Lo relevante del mecanismo del sobre paso en una bocacalle es la obligación que impone y no el privilegio que otorga. La norma se estructura en los extremos de la relación jurídica que surge entre los dos conductores. Uno activo, que es la preferencia de paso, la “prioridad" que encuentra su correlato en el pasivo fijado al conductor “pospuesto” (el que pasa luego que el otro lo haga), que se acerca por la izquierda y a quién antes le había dado el mandato de ceder el paso: “DETENERSE Y CEDER EL PASO” al que viene por la derecha. Uno pasa primero. El otro después que este lo haga. Así se ordena al tránsito como si existiera un semáforo.

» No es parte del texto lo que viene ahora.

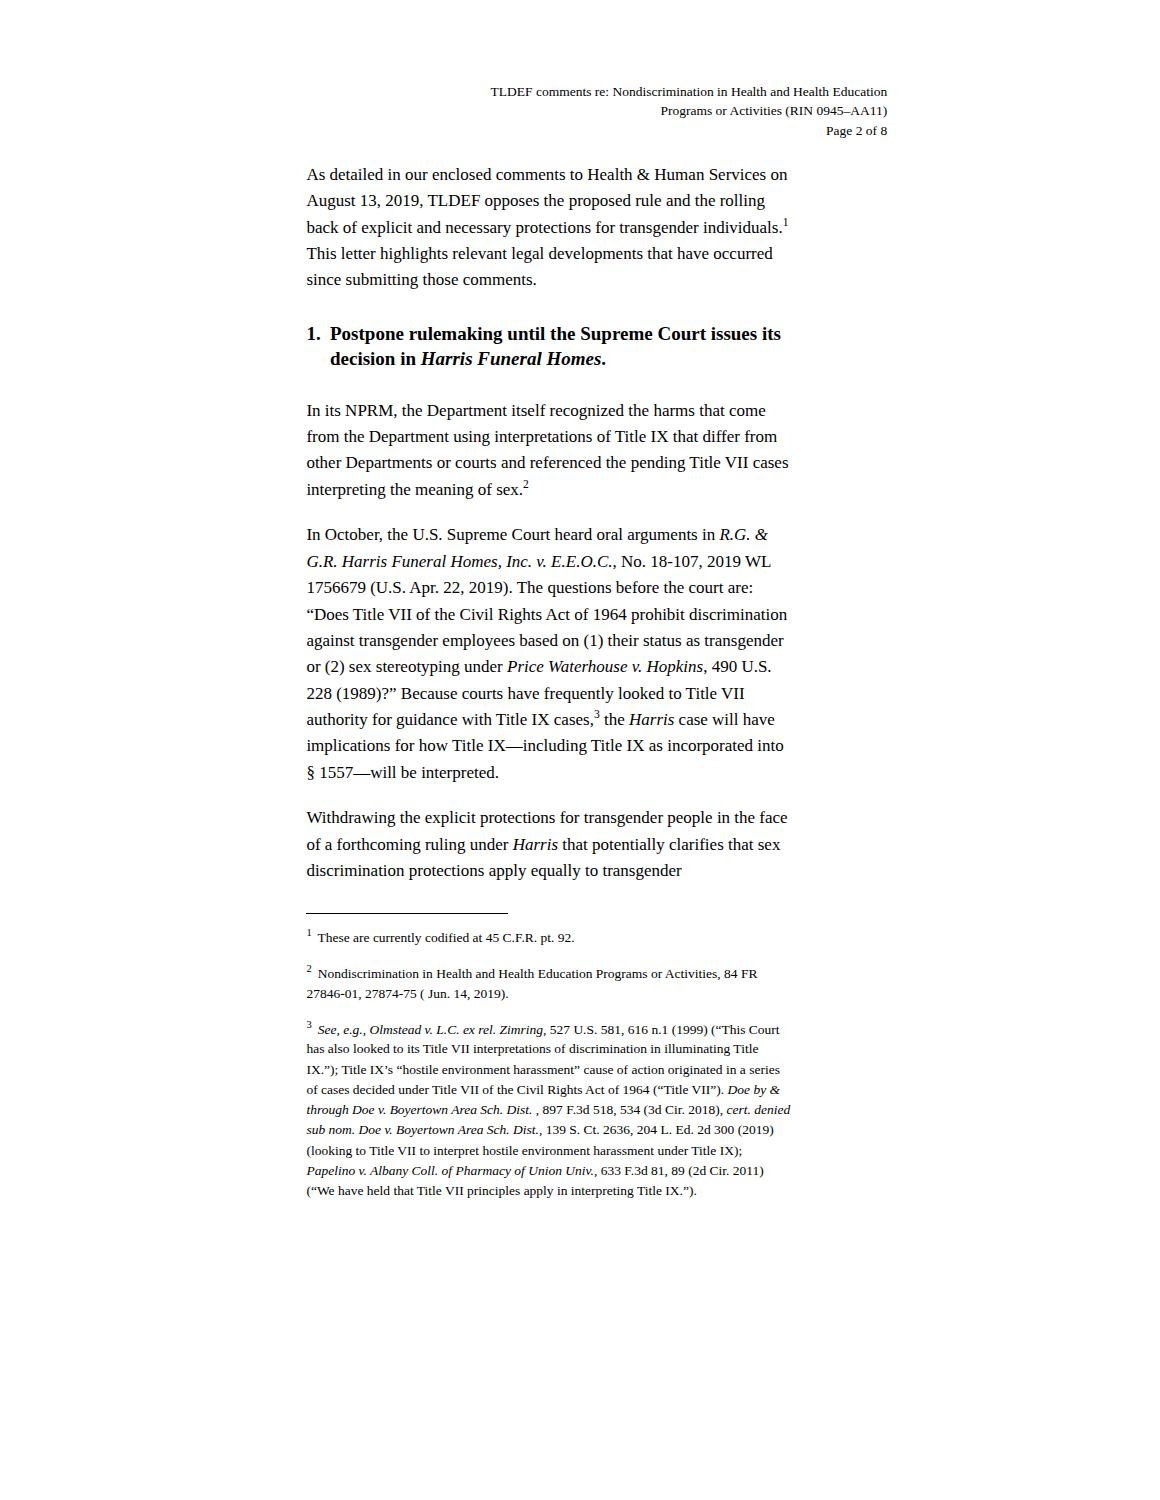TLDEF comments re: Nondiscrimination in Health and Health Education
Programs or Activities (RIN 0945–AA11)
Page 2 of 8
As detailed in our enclosed comments to Health & Human Services on August 13, 2019, TLDEF opposes the proposed rule and the rolling back of explicit and necessary protections for transgender individuals.1 This letter highlights relevant legal developments that have occurred since submitting those comments.
1.
Postpone rulemaking until the Supreme Court issues its decision in Harris Funeral Homes.
In its NPRM, the Department itself recognized the harms that come from the Department using interpretations of Title IX that differ from other Departments or courts and referenced the pending Title VII cases interpreting the meaning of sex.2
In October, the U.S. Supreme Court heard oral arguments in R.G. & G.R. Harris Funeral Homes, Inc. v. E.E.O.C., No. 18-107, 2019 WL 1756679 (U.S. Apr. 22, 2019). The questions before the court are: “Does Title VII of the Civil Rights Act of 1964 prohibit discrimination against transgender employees based on (1) their status as transgender or (2) sex stereotyping under Price Waterhouse v. Hopkins, 490 U.S. 228 (1989)?” Because courts have frequently looked to Title VII authority for guidance with Title IX cases,3 the Harris case will have implications for how Title IX—including Title IX as incorporated into § 1557—will be interpreted.
Withdrawing the explicit protections for transgender people in the face of a forthcoming ruling under Harris that potentially clarifies that sex discrimination protections apply equally to transgender
1 These are currently codified at 45 C.F.R. pt. 92.
2 Nondiscrimination in Health and Health Education Programs or Activities, 84 FR 27846-01, 27874-75 ( Jun. 14, 2019).
3 See, e.g., Olmstead v. L.C. ex rel. Zimring, 527 U.S. 581, 616 n.1 (1999) (“This Court has also looked to its Title VII interpretations of discrimination in illuminating Title IX.”); Title IX’s “hostile environment harassment” cause of action originated in a series of cases decided under Title VII of the Civil Rights Act of 1964 (“Title VII”). Doe by & through Doe v. Boyertown Area Sch. Dist. , 897 F.3d 518, 534 (3d Cir. 2018), cert. denied sub nom. Doe v. Boyertown Area Sch. Dist., 139 S. Ct. 2636, 204 L. Ed. 2d 300 (2019) (looking to Title VII to interpret hostile environment harassment under Title IX); Papelino v. Albany Coll. of Pharmacy of Union Univ., 633 F.3d 81, 89 (2d Cir. 2011) (“We have held that Title VII principles apply in interpreting Title IX.”).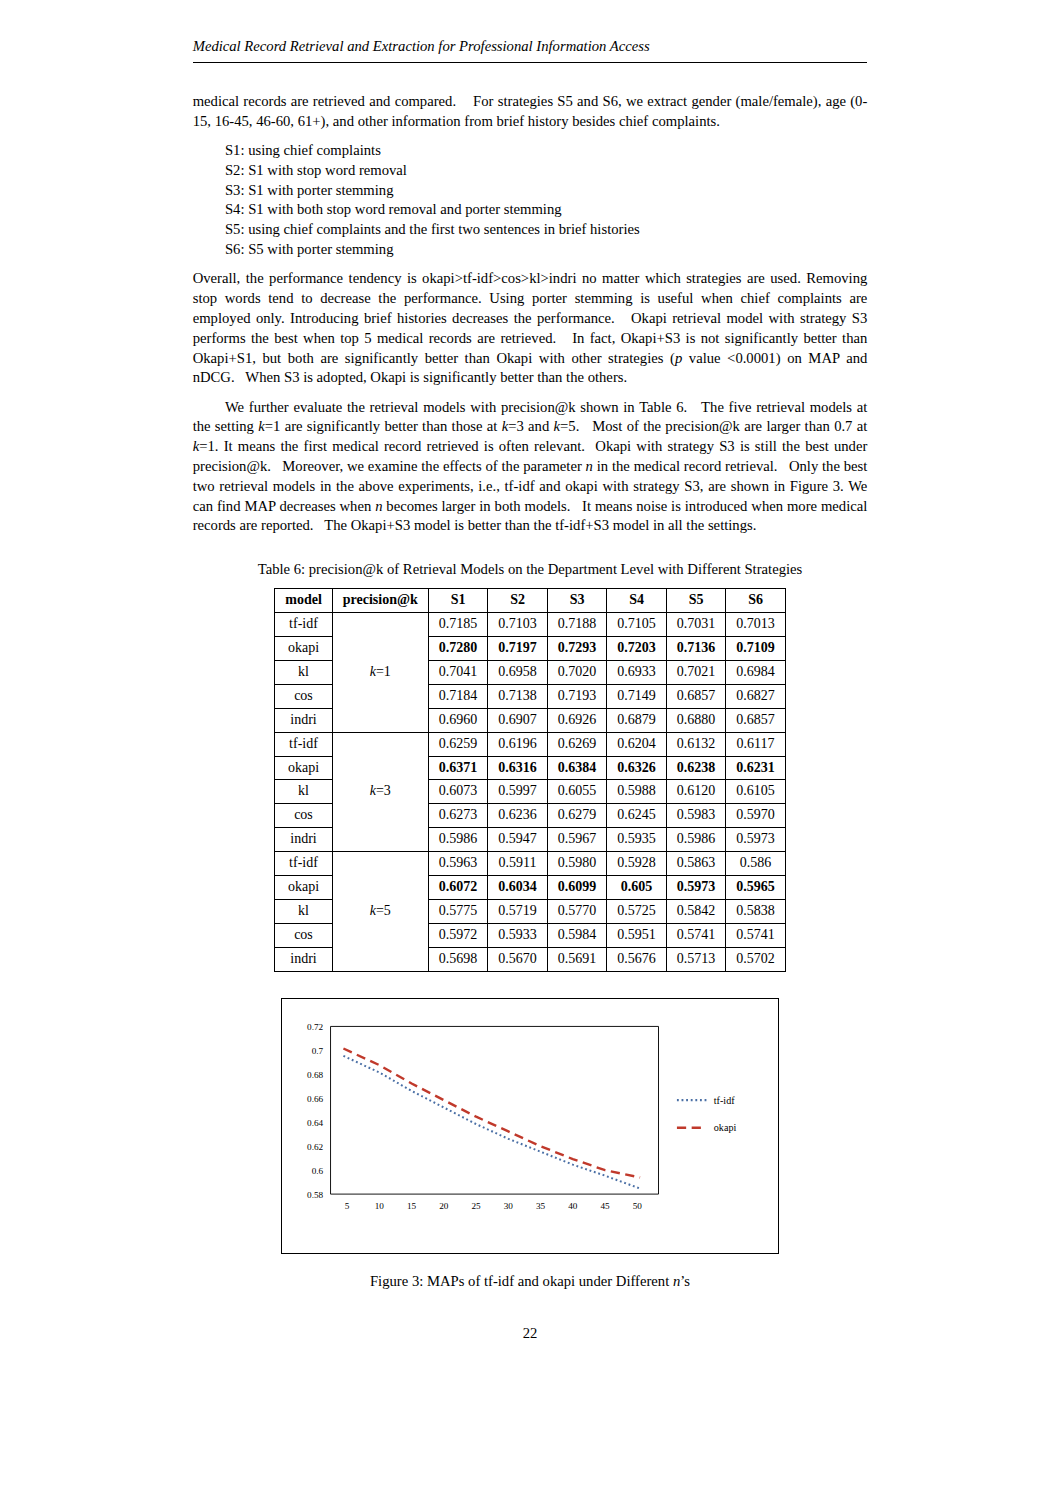Medical Record Retrieval and Extraction for Professional Information Access
medical records are retrieved and compared. For strategies S5 and S6, we extract gender (male/female), age (0-15, 16-45, 46-60, 61+), and other information from brief history besides chief complaints.
S1: using chief complaints
S2: S1 with stop word removal
S3: S1 with porter stemming
S4: S1 with both stop word removal and porter stemming
S5: using chief complaints and the first two sentences in brief histories
S6: S5 with porter stemming
Overall, the performance tendency is okapi>tf-idf>cos>kl>indri no matter which strategies are used. Removing stop words tend to decrease the performance. Using porter stemming is useful when chief complaints are employed only. Introducing brief histories decreases the performance. Okapi retrieval model with strategy S3 performs the best when top 5 medical records are retrieved. In fact, Okapi+S3 is not significantly better than Okapi+S1, but both are significantly better than Okapi with other strategies (p value <0.0001) on MAP and nDCG. When S3 is adopted, Okapi is significantly better than the others.
We further evaluate the retrieval models with precision@k shown in Table 6. The five retrieval models at the setting k=1 are significantly better than those at k=3 and k=5. Most of the precision@k are larger than 0.7 at k=1. It means the first medical record retrieved is often relevant. Okapi with strategy S3 is still the best under precision@k. Moreover, we examine the effects of the parameter n in the medical record retrieval. Only the best two retrieval models in the above experiments, i.e., tf-idf and okapi with strategy S3, are shown in Figure 3. We can find MAP decreases when n becomes larger in both models. It means noise is introduced when more medical records are reported. The Okapi+S3 model is better than the tf-idf+S3 model in all the settings.
Table 6: precision@k of Retrieval Models on the Department Level with Different Strategies
| model | precision@k | S1 | S2 | S3 | S4 | S5 | S6 |
| --- | --- | --- | --- | --- | --- | --- | --- |
| tf-idf | k =1 | 0.7185 | 0.7103 | 0.7188 | 0.7105 | 0.7031 | 0.7013 |
| okapi | 0.7280 | 0.7197 | 0.7293 | 0.7203 | 0.7136 | 0.7109 |
| kl | 0.7041 | 0.6958 | 0.7020 | 0.6933 | 0.7021 | 0.6984 |
| cos | 0.7184 | 0.7138 | 0.7193 | 0.7149 | 0.6857 | 0.6827 |
| indri | 0.6960 | 0.6907 | 0.6926 | 0.6879 | 0.6880 | 0.6857 |
| tf-idf | k =3 | 0.6259 | 0.6196 | 0.6269 | 0.6204 | 0.6132 | 0.6117 |
| okapi | 0.6371 | 0.6316 | 0.6384 | 0.6326 | 0.6238 | 0.6231 |
| kl | 0.6073 | 0.5997 | 0.6055 | 0.5988 | 0.6120 | 0.6105 |
| cos | 0.6273 | 0.6236 | 0.6279 | 0.6245 | 0.5983 | 0.5970 |
| indri | 0.5986 | 0.5947 | 0.5967 | 0.5935 | 0.5986 | 0.5973 |
| tf-idf | k =5 | 0.5963 | 0.5911 | 0.5980 | 0.5928 | 0.5863 | 0.586 |
| okapi | 0.6072 | 0.6034 | 0.6099 | 0.605 | 0.5973 | 0.5965 |
| kl | 0.5775 | 0.5719 | 0.5770 | 0.5725 | 0.5842 | 0.5838 |
| cos | 0.5972 | 0.5933 | 0.5984 | 0.5951 | 0.5741 | 0.5741 |
| indri | 0.5698 | 0.5670 | 0.5691 | 0.5676 | 0.5713 | 0.5702 |
0.72 0.7 0.68 0.66 0.64 0.62 0.6 0.58 5 10 15 20 25 30 35 40 45 50 tf-idf okapi
Figure 3: MAPs of tf-idf and okapi under Different n’s
22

FUNDAMENTOS TÉCNICOS Y RAZONES LÓGICAS
La preferencia de paso de quién cruza por la derecha no es antojadiza. Responde a relevantes razones técnicas que inciden especialmente en la visibilidad. Parte de un simple hecho, como lo es, que los automóviles tienen el volante a la izquierda y en consecuencia el parante del mismo lado está mucho más cerca de sus conductores. Al acercarse a la bocacalle por el lado izquierdo, el ángulo de visibilidad que tienen para el lado derecho es mucho mayor y abarca todo el parabrisas. En forma especial y de esos hechos técnicos derivan dos razones. La primera es que el parante del lado derecho queda mucho más alejado del conductor, ello aumenta su línea de visión y tienen todo el espectro del parabrisas para advertir la circulación de quién se acerca por la derecha. La segunda: Al percibir con mayor antelación la presencia del otro vehículo se ganan para la reacción muchos segundos. En cambio el ángulo de visión del quién circula por la derecha es mucho más reducido. El parante del lado izquierdo, por su cercanía, afecta su visión. Cuando más cerca conduzca del volante menos visión hacia la izquierda tiene. El parante tapa por unos instantes la visión y concede mucho menor tiempo de reacción. Puede llegar, por un instante, a no advertirse la presencia de una moto, que resulta cubierta por el parante.

CONSIDERACIONES FINALES
La ley de tránsito ha instituido el principio o institución de “la preferencia de la derecha-izquierda, excluyendo en forma absoluta la del ingreso prioritario”. Esto no quiere decir que el preferente tenga derecho a cruzar como sea, como si tuviera “licencia para matar”. Quién conduce una cosa peligrosa –como es un automotor- y tiene preferencia de paso debe incrementar su prudencia. No debe ser prepotente y agresivo. Tiene que prever el daño que pueda causar. Es decir teniendo conciencia del daño que pueda causar y no obstante no le importa, conduciendo en tal caso con “dolo eventual”. Debe saber y tener en cuenta que la preferencia se le ha otorgado para poder organizar y ordenar el tránsito. En beneficio de todos, especialmente de terceros. Por ello debe conducir incrementando sus cuidados y hacer uso de su preferencia con toda consideración y respeto. Sin prepotencia. Sin soberbia. Y tener presente que en la cuadra siguiente se invierte su rol, que de preferente, pasa a ser pospuesto.